### Working data
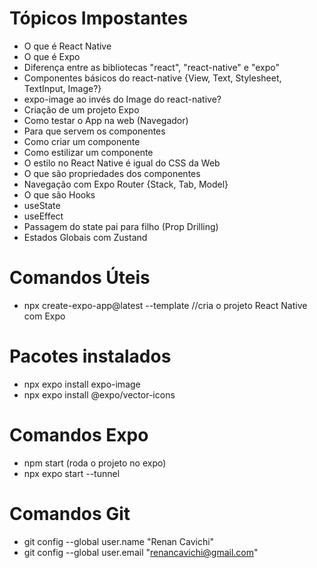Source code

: # Tópicos Impostantes
- O que é React Native
- O que é Expo
- Diferença entre as bibliotecas "react", "react-native" e "expo"
- Componentes básicos do react-native {View, Text, Stylesheet, TextInput, Image?}
- expo-image ao invés do Image do react-native?
- Criação de um projeto Expo
- Como testar o App na web (Navegador)
- Para que servem os componentes
- Como criar um componente
- Como estilizar um componente
- O estilo no React Native é igual do CSS da Web
- O que são propriedades dos componentes
- Navegação com Expo Router {Stack, Tab, Model}
- O que são Hooks
- useState
- useEffect
- Passagem do state pai para filho (Prop Drilling)
- Estados Globais com Zustand

# Comandos Úteis

- npx create-expo-app@latest --template  //cria o projeto React Native com Expo

# Pacotes instalados

- npx expo install expo-image
- npx expo install @expo/vector-icons

# Comandos Expo

- npm start (roda o projeto no expo)
- npx expo start --tunnel 

# Comandos Git

- git config --global user.name "Renan Cavichi"
- git config --global user.email "renancavichi@gmail.com"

### What is being asked
Return the lines of the items unchanged, starting at the line that contains "# Comandos Expo" and ending at the last line of the items.

### Solution
# Comandos Expo

- npm start (roda o projeto no expo)
- npx expo start --tunnel 

# Comandos Git

- git config --global user.name "Renan Cavichi"
- git config --global user.email "renancavichi@gmail.com"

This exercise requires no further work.